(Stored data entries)
_ _ _
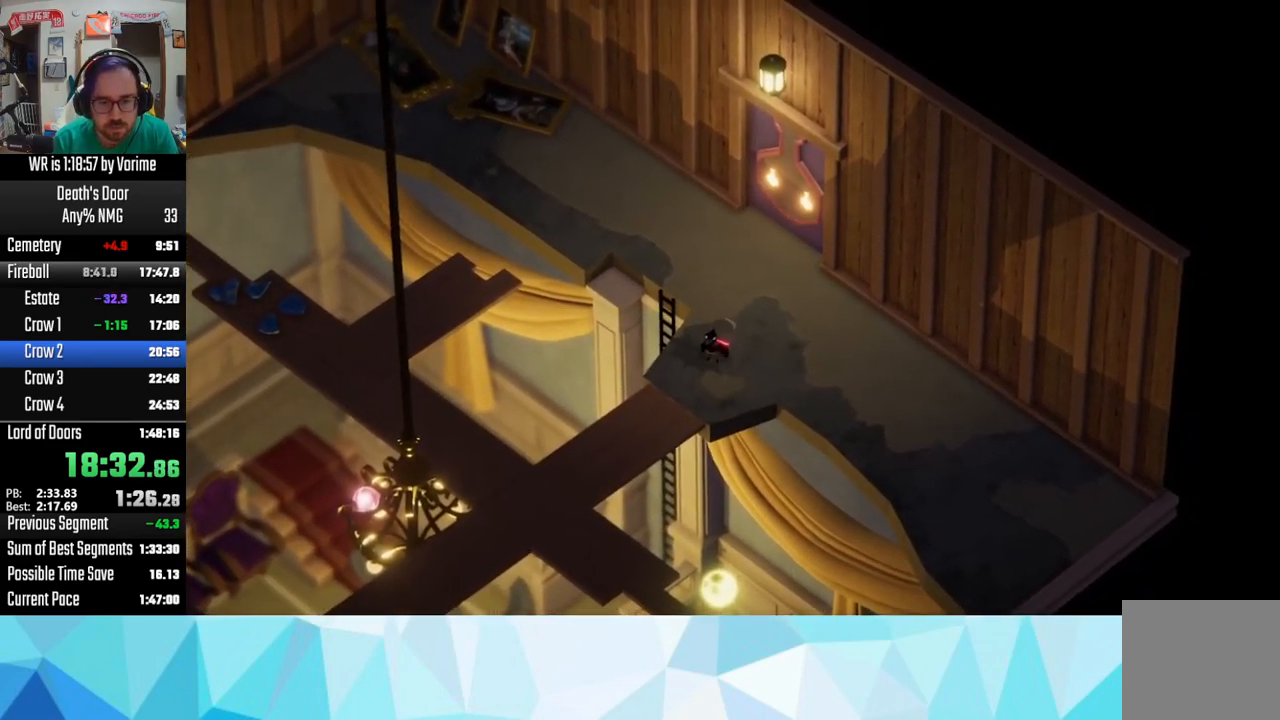
{"buttons": ["CROSS"], "left_stick": "up-right", "right_stick": "center", "button_events": [[117, "CROSS", "down"]]}
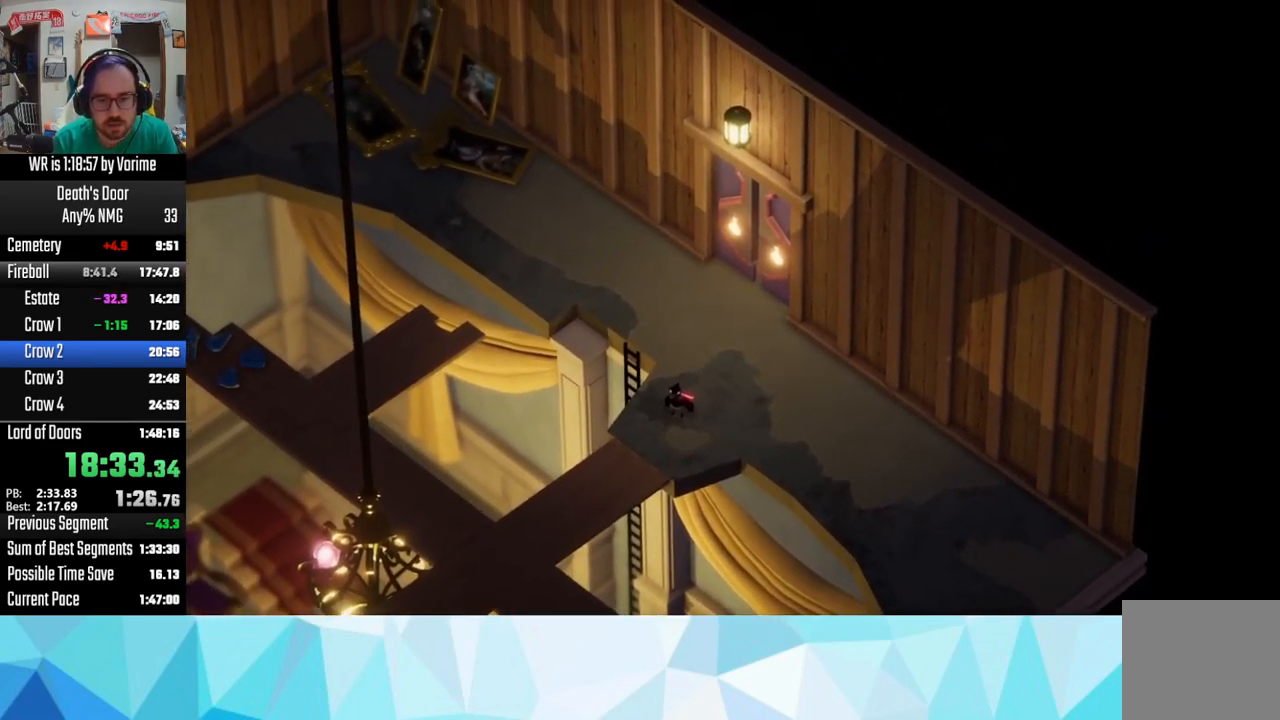
{"buttons": [], "left_stick": "up-right", "right_stick": "center", "button_events": [[17, "CROSS", "up"], [100, "CROSS", "down"], [150, "CROSS", "up"], [233, "CROSS", "down"], [450, "CROSS", "up"]]}
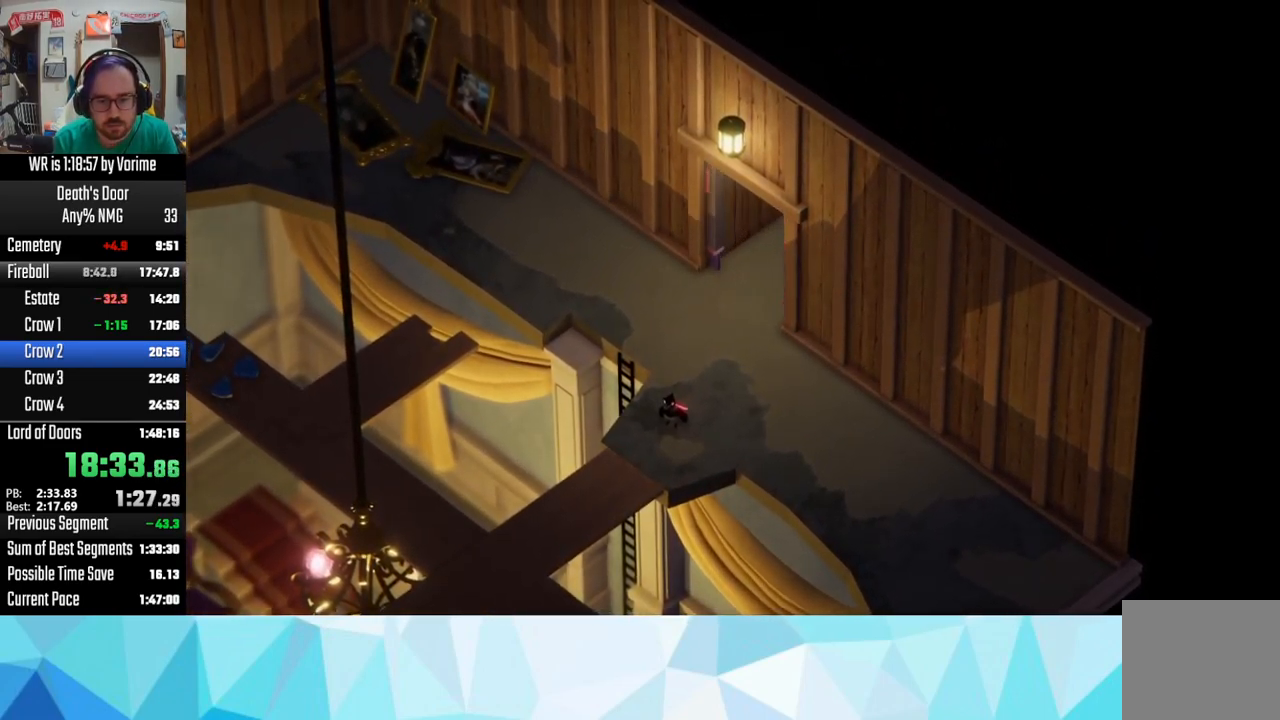
{"buttons": ["CROSS"], "left_stick": "up-right", "right_stick": "center", "button_events": [[83, "CROSS", "down"], [150, "CROSS", "up"], [233, "CROSS", "down"], [333, "CROSS", "up"], [383, "CROSS", "down"]]}
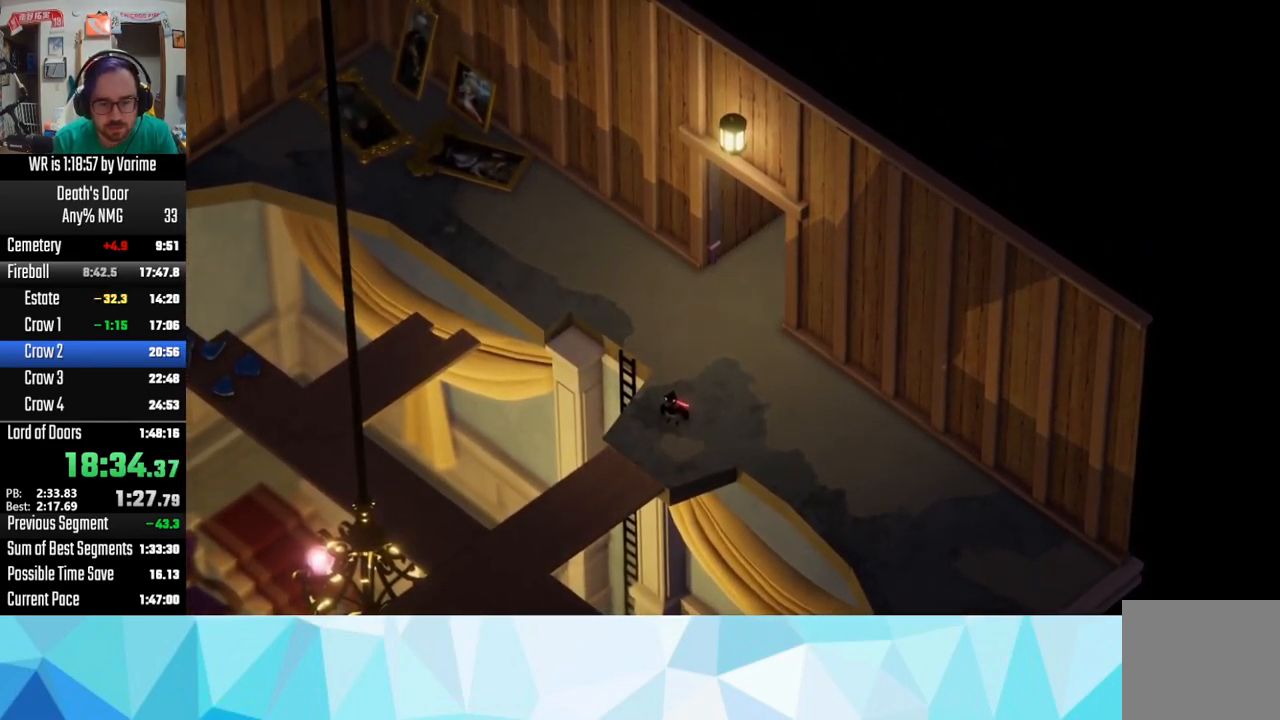
{"buttons": [], "left_stick": "up-right", "right_stick": "center", "button_events": [[150, "CROSS", "up"], [250, "CROSS", "down"], [333, "CROSS", "up"], [417, "CROSS", "down"], [467, "CROSS", "up"]]}
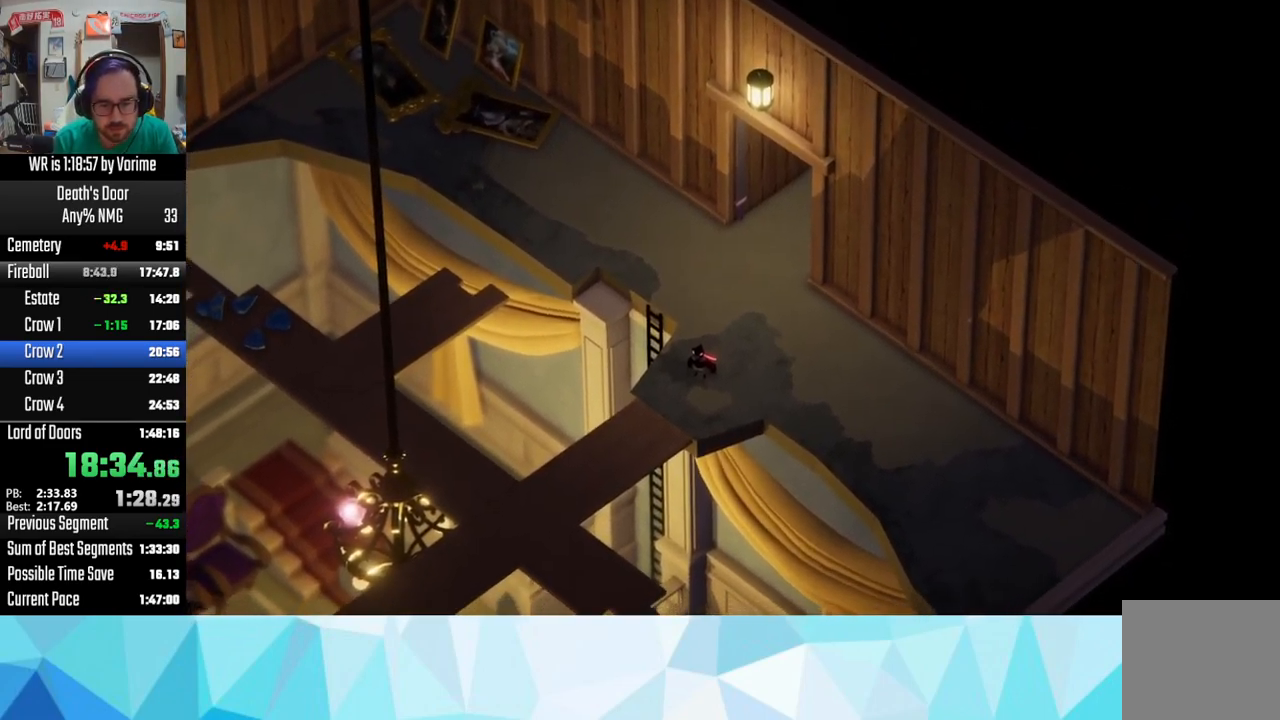
{"buttons": ["CROSS"], "left_stick": "up-right", "right_stick": "center", "button_events": [[17, "CROSS", "down"], [67, "CROSS", "up"], [183, "CROSS", "down"], [250, "CROSS", "up"], [333, "CROSS", "down"], [450, "CROSS", "up"], [500, "CROSS", "down"]]}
_ _ _
§ **What this task involves**: Please print each entry exactly as given and keep pictures out of it.

§ **Task response**:
{"buttons": ["CROSS"], "left_stick": "up-right", "right_stick": "center", "button_events": [[117, "CROSS", "down"]]}
{"buttons": [], "left_stick": "up-right", "right_stick": "center", "button_events": [[17, "CROSS", "up"], [100, "CROSS", "down"], [150, "CROSS", "up"], [233, "CROSS", "down"], [450, "CROSS", "up"]]}
{"buttons": ["CROSS"], "left_stick": "up-right", "right_stick": "center", "button_events": [[83, "CROSS", "down"], [150, "CROSS", "up"], [233, "CROSS", "down"], [333, "CROSS", "up"], [383, "CROSS", "down"]]}
{"buttons": [], "left_stick": "up-right", "right_stick": "center", "button_events": [[150, "CROSS", "up"], [250, "CROSS", "down"], [333, "CROSS", "up"], [417, "CROSS", "down"], [467, "CROSS", "up"]]}
{"buttons": ["CROSS"], "left_stick": "up-right", "right_stick": "center", "button_events": [[17, "CROSS", "down"], [67, "CROSS", "up"], [183, "CROSS", "down"], [250, "CROSS", "up"], [333, "CROSS", "down"], [450, "CROSS", "up"], [500, "CROSS", "down"]]}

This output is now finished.